Last Friday, the board of GEXIM Bank toured Ernest Chemists Limited, Tobinco Group and Atlantic Life Scientists Limited, all in the Greater Accra Region.
The team from GEXIM Bank was led by the Board Chairman, Mr Boateng Genfi, and the CEO of the bank, Mr Lawrence Agyinsam.
Mr Sampong said GEXIM Bank’s investment into the pharmaceutical industry had helped many of the companies to undertake innovative projects and to acquire appropriate technologies to boost their production.
“We are calling however for funding support to be made sustainable in order to allow us to complete some of our ongoing projects since a lot of pharmaceutical products are going to be manufactured locally.
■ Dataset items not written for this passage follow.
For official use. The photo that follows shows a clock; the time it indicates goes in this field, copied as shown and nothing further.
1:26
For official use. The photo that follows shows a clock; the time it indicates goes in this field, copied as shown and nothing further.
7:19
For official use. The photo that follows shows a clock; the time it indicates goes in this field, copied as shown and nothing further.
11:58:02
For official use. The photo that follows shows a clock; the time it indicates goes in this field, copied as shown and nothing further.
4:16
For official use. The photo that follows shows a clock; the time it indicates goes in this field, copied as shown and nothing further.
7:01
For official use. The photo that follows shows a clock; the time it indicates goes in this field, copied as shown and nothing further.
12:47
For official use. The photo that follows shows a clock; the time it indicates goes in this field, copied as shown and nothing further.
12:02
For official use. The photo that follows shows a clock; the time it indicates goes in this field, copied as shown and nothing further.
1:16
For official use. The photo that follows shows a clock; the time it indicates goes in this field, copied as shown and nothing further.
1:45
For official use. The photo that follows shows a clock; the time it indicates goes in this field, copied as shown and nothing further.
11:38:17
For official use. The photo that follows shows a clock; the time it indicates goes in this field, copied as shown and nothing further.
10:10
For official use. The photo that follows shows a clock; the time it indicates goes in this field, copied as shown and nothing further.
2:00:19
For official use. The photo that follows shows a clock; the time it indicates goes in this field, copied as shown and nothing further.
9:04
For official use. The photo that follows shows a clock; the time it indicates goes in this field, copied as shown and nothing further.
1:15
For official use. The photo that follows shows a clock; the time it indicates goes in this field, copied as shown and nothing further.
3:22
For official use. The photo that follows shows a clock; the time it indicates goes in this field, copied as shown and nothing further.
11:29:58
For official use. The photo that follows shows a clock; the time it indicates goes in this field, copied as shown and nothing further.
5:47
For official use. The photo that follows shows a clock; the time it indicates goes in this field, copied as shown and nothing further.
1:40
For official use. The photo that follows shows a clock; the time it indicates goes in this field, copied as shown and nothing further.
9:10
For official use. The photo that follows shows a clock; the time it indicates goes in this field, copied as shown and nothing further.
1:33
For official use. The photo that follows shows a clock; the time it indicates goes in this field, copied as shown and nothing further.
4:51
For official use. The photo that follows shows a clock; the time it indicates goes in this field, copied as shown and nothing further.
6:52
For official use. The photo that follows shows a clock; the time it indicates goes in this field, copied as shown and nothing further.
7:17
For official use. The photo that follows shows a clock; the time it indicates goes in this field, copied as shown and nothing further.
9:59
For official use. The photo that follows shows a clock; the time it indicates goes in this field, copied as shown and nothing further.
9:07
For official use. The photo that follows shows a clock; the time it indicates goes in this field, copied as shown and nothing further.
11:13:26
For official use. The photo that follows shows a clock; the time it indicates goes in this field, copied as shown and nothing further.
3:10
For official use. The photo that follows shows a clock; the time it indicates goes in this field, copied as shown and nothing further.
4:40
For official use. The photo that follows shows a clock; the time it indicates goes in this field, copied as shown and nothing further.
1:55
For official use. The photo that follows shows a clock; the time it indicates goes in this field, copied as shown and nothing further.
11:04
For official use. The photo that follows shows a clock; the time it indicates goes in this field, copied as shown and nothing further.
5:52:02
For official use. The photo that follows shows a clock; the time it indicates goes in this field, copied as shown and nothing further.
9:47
“We also intend to export and it means that we will earn foreign exchange, employ more people and train them to acquire skills needed to improve the system,” he said.
The Managing Director of Tobinco Group, Mr Kwadwo Asare Twerefour, said investing in key infrastructure projects was crucial to achieving self-sufficiency in the pharmaceutical industry.
He said Tobinco Pharmaceuticals was setting up a sterile plant to enable it to go into producing sterile pharmaceutical products and avoid dependence on imported products.
“All of us are trying to increase our capacity, improve on technology and expand our production lines so that we can produce most of the essential drugs that this country needs; but we need more funds to do this,” he said.
The GEXIM team was satisfied that the bank’s investment in the pharmaceutical industry was yielding good results and gave an assurance that more funds would be pumped into the industry.
Mr Agyinsam said investment in local pharmaceutical companies to produce essential medicines locally was a giant step towards self-sufficiency.
He urged local pharmaceutical companies to get themselves ready to take advantage of opportunities that the African Continental Free Trade Area (AfCFTA) would present to them.